INSTRUCTIONS FOR THE TASK -> Repeat the data as given. Images do not go in the copy.

Entries taken from a collection:
--- START ---
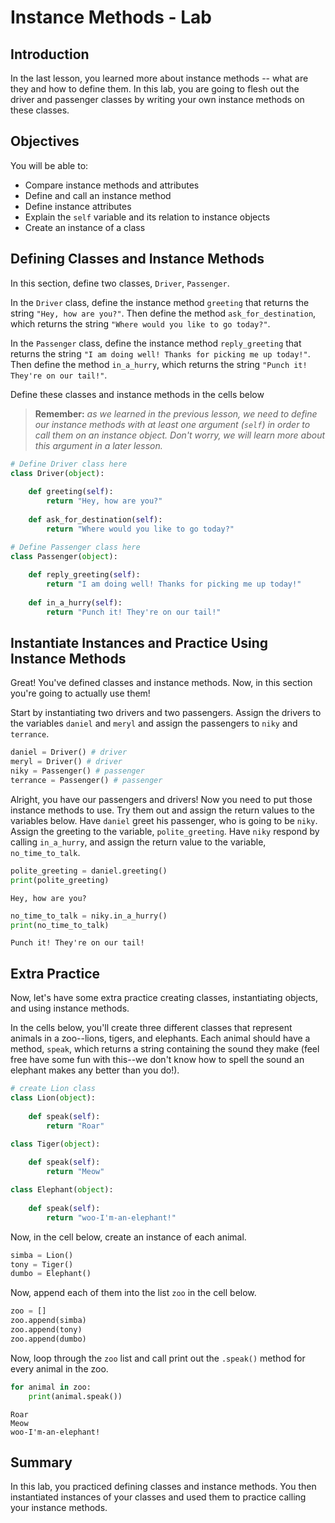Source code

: 
# Instance Methods - Lab

## Introduction
In the last lesson, you learned more about instance methods -- what are they and how to define them. In this lab, you are going to flesh out the driver and passenger classes by writing your own instance methods on these classes.

## Objectives

You will be able to: 

* Compare instance methods and attributes
* Define and call an instance method
* Define instance attributes
* Explain the `self` variable and its relation to instance objects
* Create an instance of a class

## Defining Classes and Instance Methods

In this section, define two classes, `Driver`, `Passenger`. 

In the `Driver` class, define the instance method `greeting` that returns the string `"Hey, how are you?"`. Then define the method `ask_for_destination`, which returns the string `"Where would you like to go today?"`. 

In the `Passenger` class, define the instance method `reply_greeting` that returns the string `"I am doing well! Thanks for picking me up today!"`. Then define the method `in_a_hurry`, which returns the string `"Punch it! They're on our tail!"`. 

Define these classes and instance methods in the cells below
    
> **Remember:** *as we learned in the previous lesson, we need to define our instance methods with at least one argument (`self`) in order to call them on an instance object. Don't worry, we will learn more about this argument in a later lesson.*


```python
# Define Driver class here
class Driver(object):
    
    def greeting(self):
        return "Hey, how are you?"
    
    def ask_for_destination(self):
        return "Where would you like to go today?"
```


```python
# Define Passenger class here 
class Passenger(object):
    
    def reply_greeting(self):
        return "I am doing well! Thanks for picking me up today!"
    
    def in_a_hurry(self):
        return "Punch it! They're on our tail!"
```

## Instantiate Instances and Practice Using Instance Methods
Great! You've defined classes and instance methods. Now, in this section you're going to actually use them!

Start by instantiating two drivers and two passengers. Assign the drivers to the variables `daniel` and `meryl` and assign the passengers to `niky` and `terrance`.


```python
daniel = Driver() # driver
meryl = Driver() # driver
niky = Passenger() # passenger
terrance = Passenger() # passenger
```

Alright, you have our passengers and drivers! Now you need to put those instance methods to use. Try them out and assign the return values to the variables below. Have `daniel` greet his passenger, who is going to be `niky`. Assign the greeting to the variable, `polite_greeting`. Have `niky` respond by calling `in_a_hurry`, and assign the return value to the variable, `no_time_to_talk`.


```python
polite_greeting = daniel.greeting()
print(polite_greeting)
```

    Hey, how are you?



```python
no_time_to_talk = niky.in_a_hurry()
print(no_time_to_talk)
```

    Punch it! They're on our tail!


## Extra Practice

Now, let's have some extra practice creating classes, instantiating objects, and using instance methods. 

In the cells below, you'll create three different classes that represent animals in a zoo--lions, tigers, and elephants.  Each animal should have a method, `speak`, which returns a string containing the sound they make (feel free have some fun with this--we don't know how to spell the sound an elephant makes any better than you do!). 


```python
# create Lion class
class Lion(object):
    
    def speak(self):
        return "Roar"
```


```python
class Tiger(object):
    
    def speak(self):
        return "Meow"
```


```python
class Elephant(object):
    
    def speak(self):
        return "woo-I'm-an-elephant!"
```

Now, in the cell below, create an instance of each animal. 


```python
simba = Lion()
tony = Tiger()
dumbo = Elephant()
```

Now, append each of them into the list `zoo` in the cell below.


```python
zoo = []
zoo.append(simba)
zoo.append(tony)
zoo.append(dumbo)
```

Now, loop through the `zoo` list and call print out the `.speak()` method for every animal in the zoo. 


```python
for animal in zoo:
    print(animal.speak())
```

    Roar
    Meow
    woo-I'm-an-elephant!


## Summary
In this lab, you practiced defining classes and instance methods. You then instantiated instances of your classes and used them to practice calling your instance methods.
--- END ---
SOLUTION BELOW ->
Source code

: 
# Instance Methods - Lab

## Introduction
In the last lesson, you learned more about instance methods -- what are they and how to define them. In this lab, you are going to flesh out the driver and passenger classes by writing your own instance methods on these classes.

## Objectives

You will be able to: 

* Compare instance methods and attributes
* Define and call an instance method
* Define instance attributes
* Explain the `self` variable and its relation to instance objects
* Create an instance of a class

## Defining Classes and Instance Methods

In this section, define two classes, `Driver`, `Passenger`. 

In the `Driver` class, define the instance method `greeting` that returns the string `"Hey, how are you?"`. Then define the method `ask_for_destination`, which returns the string `"Where would you like to go today?"`. 

In the `Passenger` class, define the instance method `reply_greeting` that returns the string `"I am doing well! Thanks for picking me up today!"`. Then define the method `in_a_hurry`, which returns the string `"Punch it! They're on our tail!"`. 

Define these classes and instance methods in the cells below
    
> **Remember:** *as we learned in the previous lesson, we need to define our instance methods with at least one argument (`self`) in order to call them on an instance object. Don't worry, we will learn more about this argument in a later lesson.*


```python
# Define Driver class here
class Driver(object):
    
    def greeting(self):
        return "Hey, how are you?"
    
    def ask_for_destination(self):
        return "Where would you like to go today?"
```


```python
# Define Passenger class here 
class Passenger(object):
    
    def reply_greeting(self):
        return "I am doing well! Thanks for picking me up today!"
    
    def in_a_hurry(self):
        return "Punch it! They're on our tail!"
```

## Instantiate Instances and Practice Using Instance Methods
Great! You've defined classes and instance methods. Now, in this section you're going to actually use them!

Start by instantiating two drivers and two passengers. Assign the drivers to the variables `daniel` and `meryl` and assign the passengers to `niky` and `terrance`.


```python
daniel = Driver() # driver
meryl = Driver() # driver
niky = Passenger() # passenger
terrance = Passenger() # passenger
```

Alright, you have our passengers and drivers! Now you need to put those instance methods to use. Try them out and assign the return values to the variables below. Have `daniel` greet his passenger, who is going to be `niky`. Assign the greeting to the variable, `polite_greeting`. Have `niky` respond by calling `in_a_hurry`, and assign the return value to the variable, `no_time_to_talk`.


```python
polite_greeting = daniel.greeting()
print(polite_greeting)
```

    Hey, how are you?



```python
no_time_to_talk = niky.in_a_hurry()
print(no_time_to_talk)
```

    Punch it! They're on our tail!


## Extra Practice

Now, let's have some extra practice creating classes, instantiating objects, and using instance methods. 

In the cells below, you'll create three different classes that represent animals in a zoo--lions, tigers, and elephants.  Each animal should have a method, `speak`, which returns a string containing the sound they make (feel free have some fun with this--we don't know how to spell the sound an elephant makes any better than you do!). 


```python
# create Lion class
class Lion(object):
    
    def speak(self):
        return "Roar"
```


```python
class Tiger(object):
    
    def speak(self):
        return "Meow"
```


```python
class Elephant(object):
    
    def speak(self):
        return "woo-I'm-an-elephant!"
```

Now, in the cell below, create an instance of each animal. 


```python
simba = Lion()
tony = Tiger()
dumbo = Elephant()
```

Now, append each of them into the list `zoo` in the cell below.


```python
zoo = []
zoo.append(simba)
zoo.append(tony)
zoo.append(dumbo)
```

Now, loop through the `zoo` list and call print out the `.speak()` method for every animal in the zoo. 


```python
for animal in zoo:
    print(animal.speak())
```

    Roar
    Meow
    woo-I'm-an-elephant!


## Summary
In this lab, you practiced defining classes and instance methods. You then instantiated instances of your classes and used them to practice calling your instance methods.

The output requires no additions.